THINGS TO DO:
1. Translate this sentence from the article on robot surgery below into Spanish: "Robot-assisted surgeries aren’t a new thing; in fact, they’ve been around in one form or another since 1985."
2. In the article on robot surgery below, which company is Google partnering with to compete in robotic surgery?
3. Continue the article on robot surgery below, starting after its final sentence.

EXTRACT:
News: Google Takes on the Challenge of Making Robot Surgery Safer
GOOGLE IS NO stranger to robotics or healthcare technology. The tech giant owns several robotics companies, including Boston Dynamics and its arsenal of robo-dogs and nimble-but-drunk bipedal bots. And the Google X Life Sciences division has created everything from contact lenses that measure blood-sugar levels to tremor-proof spoons for Parkinson’s patients.
Intuitive Surgical’s DaVinci robots will have some new competition due to a combined effort from Google and Johnson & Johnson. INTUITIVE SURGICAL
Robot-assisted surgeries aren’t a new thing; in fact, they’ve been around in one form or another since 1985. And as tempting as the vision of a scalpel-wielding T-800 may be, in real life it’s a much more delicate process. In modern robotic-surgery systems, a doctor peers into a console to see a high-definition image of what the robot’s cameras are capturing. Using hand controls, the doctor operates the robo-surgeon’s arms.
Robotic surgery works best for operations that require small incisions and levels of precision that would be difficult for even the nimblest human. In this demo video from Intuitive Surgical, the multi-armed machine is dextrous enough to paint a tiny picture—while guided by a human, at least. Real-world applications include removing cancerous tissue, performing hysterectomies, and bypass surgery. The smaller incisions enabled by machines mean smaller scars and less bleeding for patients.
Of course, in that real world, robotic surgery has faced certain obstacles. Like, for example, the dozens of lawsuitsaround the US filed against Intuitive alleging that the da Vinci system has a higher rate of complications, including serious injuries and death. Even though the Food and Drug Administration eventually said that Intuitive had addressed all the agency’s concerns and approved a new version of the device, the company has continued to face allegations that its business practices allowed undertrained physicians to operate the devices, and that the devices themselves had critical problems.
So what is Google bringing to this ripe-for-disruption industry? A spokesperson wouldn’t talk in detail about the company’s partnership with Johnson & Johnson, but a few details are already available. And they don’t involve teaching Big Dog to play fetch with scalpels.
Existing robotic surgery platforms, such as Intuitive Surgical’s da Vinci robots, have high-definition, 3-D capable endoscopes. A video feed gives a surgeon a view of your guts. Google says its goal is to use algorithms to analyze those on-screen images and do things like highlight blood vessels and display critical information on screen. In other words, says the Google spokesperson, a new system would “help surgeons see better during surgery or help them more easily access information they rely on as they operate.” Similar technology powers the image-editing tools in Google’s photos app, as well as automated YouTube upload analysis that can recognize pirated content.

THE DATA:
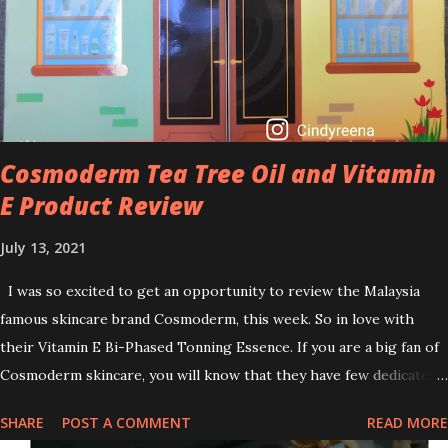
brightening dull skin. Personally, I am a beginner in adding Retinol
into my skincare routine. At the age of 47 years old. I guess, am
afraid to start one because I read many side effects if use it
wrong. What is the side effect if you use retinol wrong? Retinols
can increase your skin's sensitivity to sunlight. So, it is advisable to
apply th...
Cosmoderm Tea Tree Oil and Vitamin
E Product Review
July 13, 2021
I was so excited to get an opportunity to review the Malaysia
famous skincare brand Cosmoderm, this week. So in love with
their Vitamin E Bi-Phased Tonning Essence. If you are a big fan of
Cosmoderm skincare, you will know that they have few dedicated
series for specific skin conditions. One of their famous skincare
SHARE
POST A COMMENT
READ MORE
series is the Tea Tree Oil. Last week, I got my hands on the new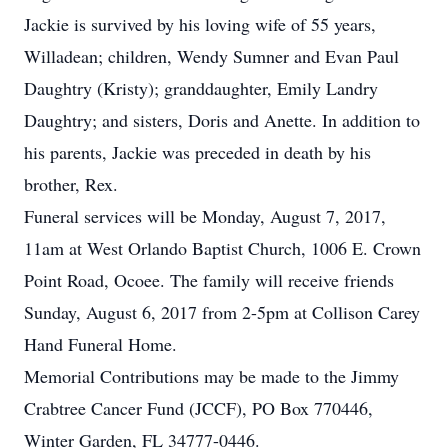
Jackie is survived by his loving wife of 55 years,
Willadean; children, Wendy Sumner and Evan Paul
Daughtry (Kristy); granddaughter, Emily Landry
Daughtry; and sisters, Doris and Anette. In addition to
his parents, Jackie was preceded in death by his
brother, Rex.
Funeral services will be Monday, August 7, 2017,
11am at West Orlando Baptist Church, 1006 E. Crown
Point Road, Ocoee. The family will receive friends
Sunday, August 6, 2017 from 2-5pm at Collison Carey
Hand Funeral Home.
Memorial Contributions may be made to the Jimmy
Crabtree Cancer Fund (JCCF), PO Box 770446,
Winter Garden, FL 34777-0446.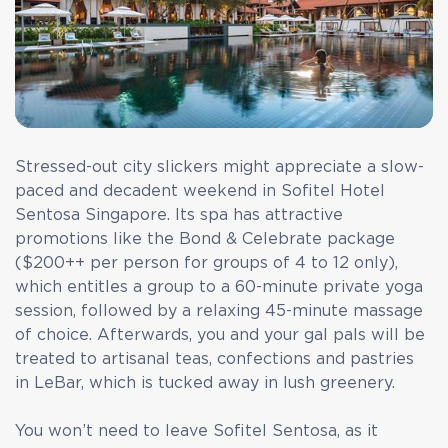
Stressed-out city slickers might appreciate a slow-
paced and decadent weekend in Sofitel Hotel
Sentosa Singapore. Its spa has attractive
promotions like the Bond & Celebrate package
($200++ per person for groups of 4 to 12 only),
which entitles a group to a 60-minute private yoga
session, followed by a relaxing 45-minute massage
of choice. Afterwards, you and your gal pals will be
treated to artisanal teas, confections and pastries
in LeBar, which is tucked away in lush greenery.
You won’t need to leave Sofitel Sentosa, as it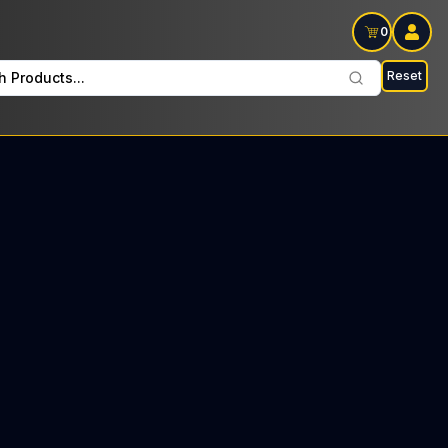
0
Reset
h Products...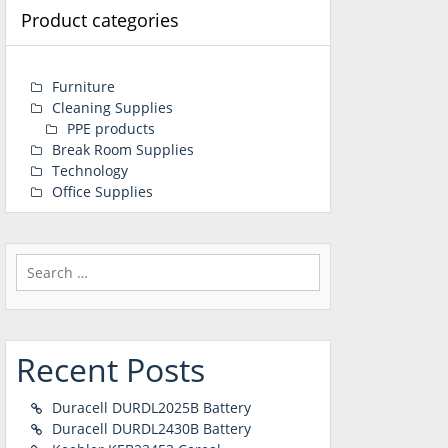
Product categories
Furniture
Cleaning Supplies
PPE products
Break Room Supplies
Technology
Office Supplies
Search
for:
Recent Posts
Duracell DURDL2025B Battery
Duracell DURDL2430B Battery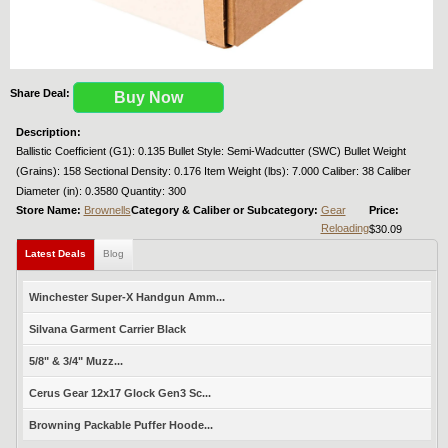
Share Deal:
Buy Now
Description:
Ballistic Coefficient (G1): 0.135 Bullet Style: Semi-Wadcutter (SWC) Bullet Weight
(Grains): 158 Sectional Density: 0.176 Item Weight (lbs): 7.000 Caliber: 38 Caliber
Diameter (in): 0.3580 Quantity: 300
Store Name:
Brownells
Category & Caliber or Subcategory:
Gear
Price:
Reloading
$30.09
Latest Deals
Blog
Winchester Super-X Handgun Amm...
Silvana Garment Carrier Black
5/8" & 3/4" Muzz...
Cerus Gear 12x17 Glock Gen3 Sc...
Browning Packable Puffer Hoode...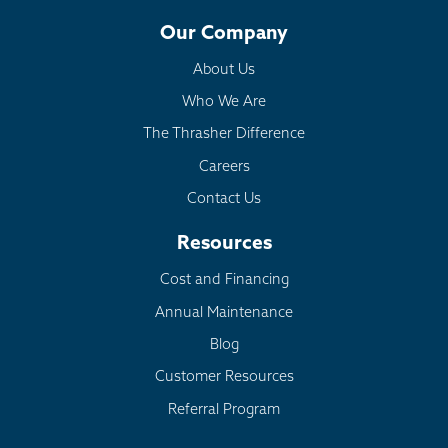
Our Company
About Us
Who We Are
The Thrasher Difference
Careers
Contact Us
Resources
Cost and Financing
Annual Maintenance
Blog
Customer Resources
Referral Program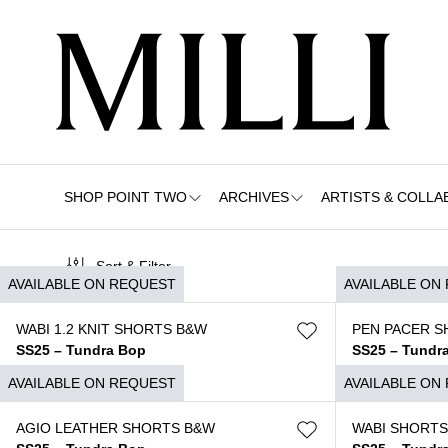
SHOP POINT TWO
ARCHIVES
ARTISTS & COLLA
Sort & Filter
AVAILABLE ON REQUEST
AVAILABLE ON
WABI 1.2 KNIT SHORTS B&W
PEN PACER S
SS25 – Tundra Bop
SS25 – Tundr
$
1.250
$
1.250
AVAILABLE ON REQUEST
AVAILABLE ON
AGIO LEATHER SHORTS B&W
WABI SHORTS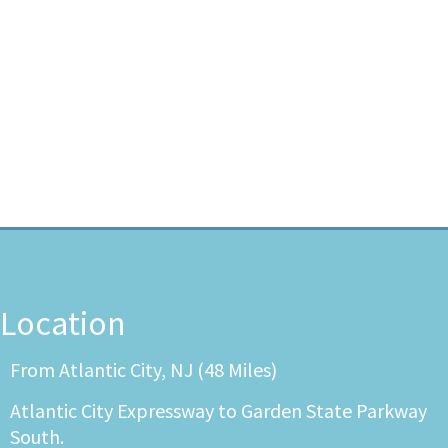
Location
From Atlantic City, NJ (48 Miles)
Atlantic City Expressway to Garden State Parkway
South.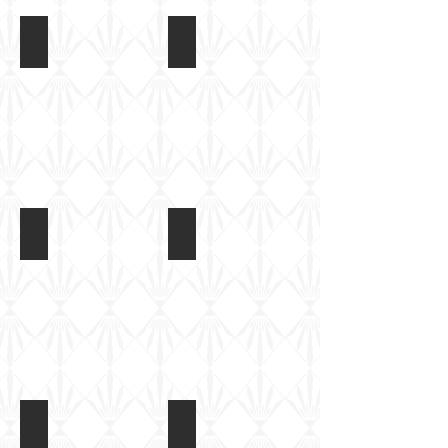
M1126 Stryker
M1126 Stryker
M1126 Stryker
M1126 Stryker
M1126 Stryker
M1126 Stryker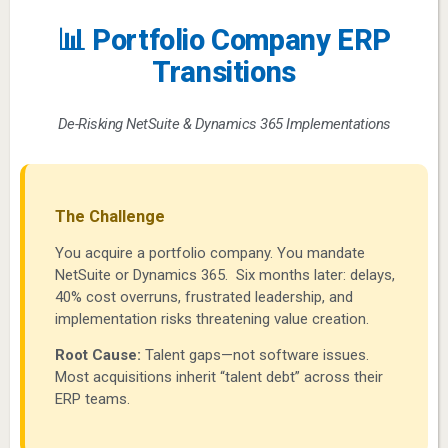
📊 Portfolio Company ERP
Transitions
De-Risking NetSuite & Dynamics 365 Implementations
The Challenge
You acquire a portfolio company. You mandate
NetSuite or Dynamics 365. Six months later: delays,
40% cost overruns, frustrated leadership, and
implementation risks threatening value creation.
Root Cause:
Talent gaps—not software issues.
Most acquisitions inherit “talent debt” across their
ERP teams.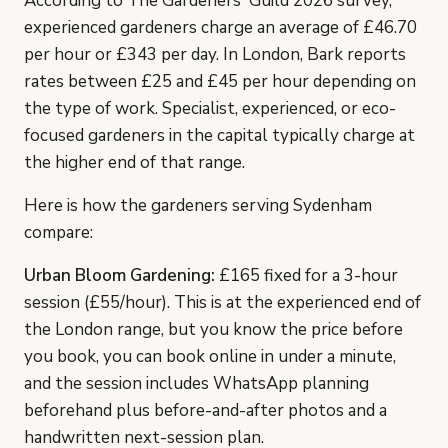
According to The Gardeners' Guild 2026 survey,
experienced gardeners charge an average of £46.70
per hour or £343 per day. In London, Bark reports
rates between £25 and £45 per hour depending on
the type of work. Specialist, experienced, or eco-
focused gardeners in the capital typically charge at
the higher end of that range.
Here is how the gardeners serving Sydenham
compare:
Urban Bloom Gardening:
£165 fixed for a 3-hour
session (£55/hour). This is at the experienced end of
the London range, but you know the price before
you book, you can book online in under a minute,
and the session includes WhatsApp planning
beforehand plus before-and-after photos and a
handwritten next-session plan.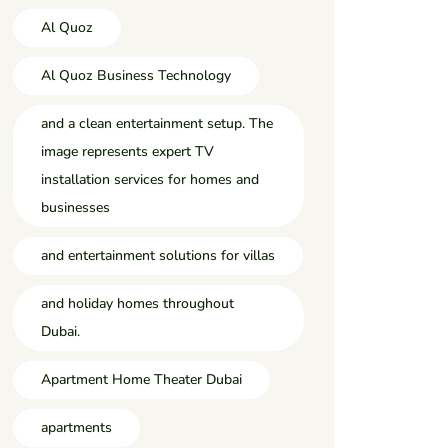
Al Quoz
Al Quoz Business Technology
and a clean entertainment setup. The
image represents expert TV
installation services for homes and
businesses
and entertainment solutions for villas
and holiday homes throughout
Dubai.
Apartment Home Theater Dubai
apartments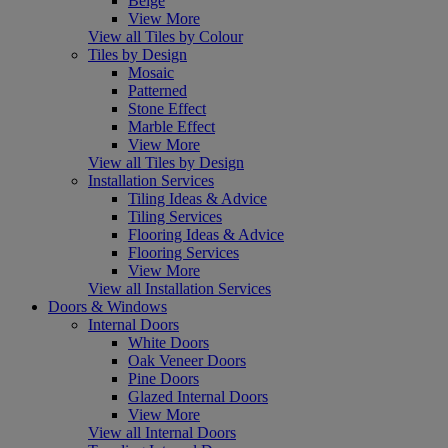
Beige
View More
View all Tiles by Colour
Tiles by Design
Mosaic
Patterned
Stone Effect
Marble Effect
View More
View all Tiles by Design
Installation Services
Tiling Ideas & Advice
Tiling Services
Flooring Ideas & Advice
Flooring Services
View More
View all Installation Services
Doors & Windows
Internal Doors
White Doors
Oak Veneer Doors
Pine Doors
Glazed Internal Doors
View More
View all Internal Doors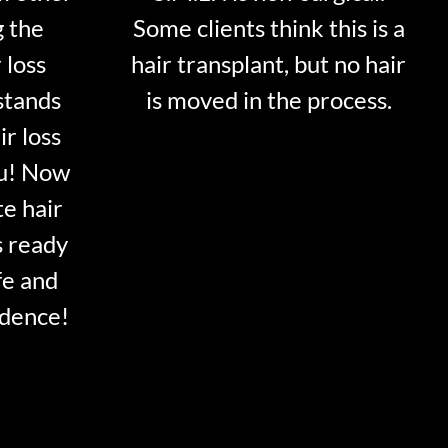
g the
Some clients think this is a
 loss
hair transplant, but no hair
stands
is moved in the process.
ir loss
ou! Now
te hair
s ready
fe and
idence!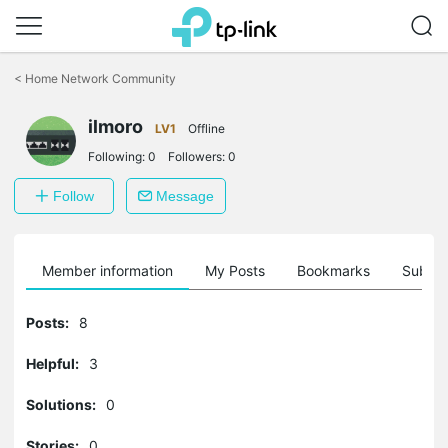
Click
to
<
Home Network Community
skip
the
ilmoro
navigation
LV1
Offline
bar
Following:
0
Followers:
0
Follow
Message
Member information
My Posts
Bookmarks
Subscr
Posts:
8
Helpful:
3
Solutions:
0
Stories:
0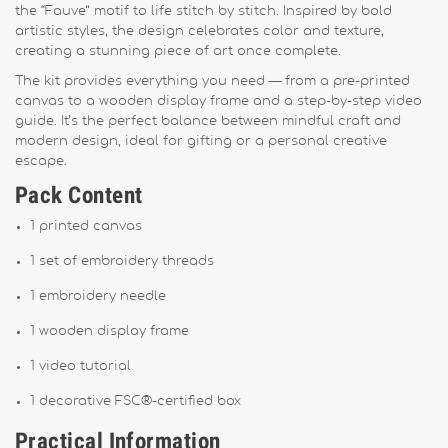
the “Fauve” motif to life stitch by stitch. Inspired by bold
artistic styles, the design celebrates color and texture,
creating a stunning piece of art once complete.
The kit provides everything you need — from a pre-printed
canvas to a wooden display frame and a step-by-step video
guide. It’s the perfect balance between mindful craft and
modern design, ideal for gifting or a personal creative
escape.
Pack Content
1 printed canvas
1 set of embroidery threads
1 embroidery needle
1 wooden display frame
1 video tutorial
1 decorative FSC®-certified box
Practical Information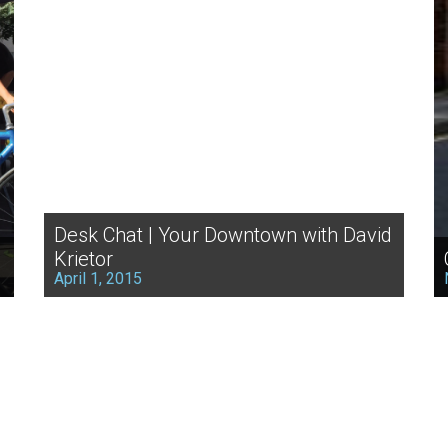
Desk Chat | Your Downtown with David
Krietor
April 1, 2015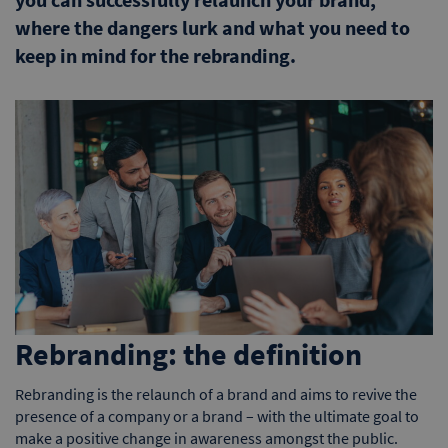
where the dangers lurk and what you need to
keep in mind for the rebranding.
Rebranding: the definition
Rebranding is the relaunch of a brand and aims to revive the
presence of a company or a brand – with the ultimate goal to
make a positive change in awareness amongst the public.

RESULTS IN ORDER:
1. Las cirugías asistidas por robots no son algo nuevo; de hecho, existen de una forma u otra desde 1985.

2. Johnson & Johnson.

3.
A Johnson & Johnson spokesperson says whatever the team comes up with might, for example, suggest the best places to make incisions based on the individual patient’s medical history—sort of a Google Maps for surgery. Google says it will not be involved in making the systems that actually control the surgical instruments.
Johnson & Johnson already works with Intuitive Surgical on components for the da Vinci system, and says it will continue to do so, but the Google partnership will be for an entirely different hardware-and-software product. A spokesperson says the company hopes the new system will be more cost-effective for hospitals in developing nations, and that it’ll have an interface that improves a surgeon’s access to information during a procedure.
Given Google’s skill with software, it’s also tempting to hope that the company might actually make robot-assisted surgeries safer. These are incredible machines, but they’re still as fallible as the human controlling them. In 2013, the Colorado Medical Board charged physician Warren Kortz with malpractice after he injured several patients and left instruments inside them after robotic surgery procedures. And earlier this year, Johnson & Johnson stopped sales of its power morcellators—instruments used to cut up pieces of tissue for removal during a hysterectomy—after an FDA warning said morcellation could actually spread cancerous tissue during surgery.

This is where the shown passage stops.